- 作業指示 -
(1) フィンランディアの楽曲解説に名前が出てくる人物を、すべて挙げよ。
(2) フィンランディアの楽曲解説のうち、「スウェーデン系フィンランド人」から「事実を証明するような作品だ。」までを一字一句変えずに書き写せ。

■大阪シンフォニカー交響楽団-楽曲解説DB
シベリウス:交響詩「フィンランディア」
Jean Sibelius: Finlandia,op.26
演奏時間:8'
楽器編成:2Fl,2Ob,2Cl,2Fg,4Hr,3Tp,3Tb,Tub,Tim,1perc(Cym,BD,Trgl),Str

スウェーデン系フィンランド人シベリウス(1865-1957)は、祖国ヘルシンキでのヴァイオリンと古典派様式の学習を経て、二十歳も大きく過ぎた1889年にようやくベルリン留学。2年後、知人のピアニスト兼作曲家ブゾーニの推薦状を携えヴィーンのブラームスを訪れるが、入門を拒否される。すると方針一転、ヴァイオリン弾きとしてヴィーンフィルのオーディションを受けたのだから、音楽家としての自活の夢は本気だった。いずれにせよ、ヴィーンフィル入団に失敗し、作曲家として身を立てる決心が付いたようだ。同年に祖国に戻り、作曲活動に専念することになる。
シベリウスが帰国したフィンランドは、帝政ロシアから半独立状態で、隣国の激しい内政干渉を受けていた。1899年、高まる愛国運動の最中、新進気鋭のこの作曲家も『歴史的情景』なる劇の伴奏音楽を担当する。舞台を締め括ったのが、管弦楽によるこの祖国賛歌だった。はっきりとした歴史的文脈に生まれた音楽だが、ここまで傑作なら政治や時代の制約も越えて人類の普遍的な名作として遺るという事実を証明するような作品だ。
アンダンテ・ソステヌートの序奏で、金管楽器が民衆の苦難を叫ぶ。アレグロにテンポを上げ、闘争の呼びかけが盛り上がる。やがて木管に賛歌風の美しい旋律が奏でられる。後にフィンランドでは愛国的歌詞を付けて歌われ、プロテスタント讃美歌にもなるほどの名旋律だ。賛歌が2回繰り返されるや再び闘争が描かれ、管が高らかに賛歌を奏でる。

- 表示エントリ -
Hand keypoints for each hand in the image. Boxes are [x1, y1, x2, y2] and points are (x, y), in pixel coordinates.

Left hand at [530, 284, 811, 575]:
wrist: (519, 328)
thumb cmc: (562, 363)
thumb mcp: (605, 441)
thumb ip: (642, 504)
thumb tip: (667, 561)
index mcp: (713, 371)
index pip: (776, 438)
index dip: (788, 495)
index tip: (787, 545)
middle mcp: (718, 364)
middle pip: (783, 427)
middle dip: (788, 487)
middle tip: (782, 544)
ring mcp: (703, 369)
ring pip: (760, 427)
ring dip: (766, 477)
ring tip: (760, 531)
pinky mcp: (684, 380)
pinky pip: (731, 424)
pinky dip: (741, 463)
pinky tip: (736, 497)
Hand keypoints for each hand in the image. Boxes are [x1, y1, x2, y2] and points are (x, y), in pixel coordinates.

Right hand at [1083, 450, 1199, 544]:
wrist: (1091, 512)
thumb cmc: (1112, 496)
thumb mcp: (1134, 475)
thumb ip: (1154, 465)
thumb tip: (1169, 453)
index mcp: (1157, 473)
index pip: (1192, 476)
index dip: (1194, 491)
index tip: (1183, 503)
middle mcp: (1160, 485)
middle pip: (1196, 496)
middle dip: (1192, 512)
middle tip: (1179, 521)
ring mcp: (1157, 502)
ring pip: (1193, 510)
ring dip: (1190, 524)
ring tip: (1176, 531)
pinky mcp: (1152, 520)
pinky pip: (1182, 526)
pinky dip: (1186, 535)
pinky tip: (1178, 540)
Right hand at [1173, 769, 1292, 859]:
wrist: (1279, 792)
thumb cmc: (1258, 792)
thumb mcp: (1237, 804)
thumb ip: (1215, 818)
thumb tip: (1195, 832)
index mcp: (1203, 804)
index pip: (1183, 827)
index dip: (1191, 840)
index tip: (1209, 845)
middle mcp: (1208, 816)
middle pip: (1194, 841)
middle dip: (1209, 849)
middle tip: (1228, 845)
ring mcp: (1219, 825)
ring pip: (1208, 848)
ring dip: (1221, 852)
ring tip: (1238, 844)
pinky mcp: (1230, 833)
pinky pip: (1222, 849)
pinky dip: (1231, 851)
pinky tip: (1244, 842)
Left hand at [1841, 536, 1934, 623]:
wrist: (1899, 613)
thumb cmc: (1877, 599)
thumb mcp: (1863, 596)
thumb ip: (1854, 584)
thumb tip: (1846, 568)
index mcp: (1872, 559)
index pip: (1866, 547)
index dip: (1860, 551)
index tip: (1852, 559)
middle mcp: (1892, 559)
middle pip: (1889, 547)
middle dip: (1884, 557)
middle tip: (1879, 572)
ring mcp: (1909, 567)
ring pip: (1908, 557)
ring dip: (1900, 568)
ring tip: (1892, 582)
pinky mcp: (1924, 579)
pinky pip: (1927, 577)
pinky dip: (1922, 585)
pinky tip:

- 作業の答え -
(1) シベリウス、ブゾーニ、ブラームス

(2)
スウェーデン系フィンランド人シベリウス(1865-1957)は、祖国ヘルシンキでのヴァイオリンと古典派様式の学習を経て、二十歳も大きく過ぎた1889年にようやくベルリン留学。2年後、知人のピアニスト兼作曲家ブゾーニの推薦状を携えヴィーンのブラームスを訪れるが、入門を拒否される。すると方針一転、ヴァイオリン弾きとしてヴィーンフィルのオーディションを受けたのだから、音楽家としての自活の夢は本気だった。いずれにせよ、ヴィーンフィル入団に失敗し、作曲家として身を立てる決心が付いたようだ。同年に祖国に戻り、作曲活動に専念することになる。
シベリウスが帰国したフィンランドは、帝政ロシアから半独立状態で、隣国の激しい内政干渉を受けていた。1899年、高まる愛国運動の最中、新進気鋭のこの作曲家も『歴史的情景』なる劇の伴奏音楽を担当する。舞台を締め括ったのが、管弦楽によるこの祖国賛歌だった。はっきりとした歴史的文脈に生まれた音楽だが、ここまで傑作なら政治や時代の制約も越えて人類の普遍的な名作として遺るという事実を証明するような作品だ。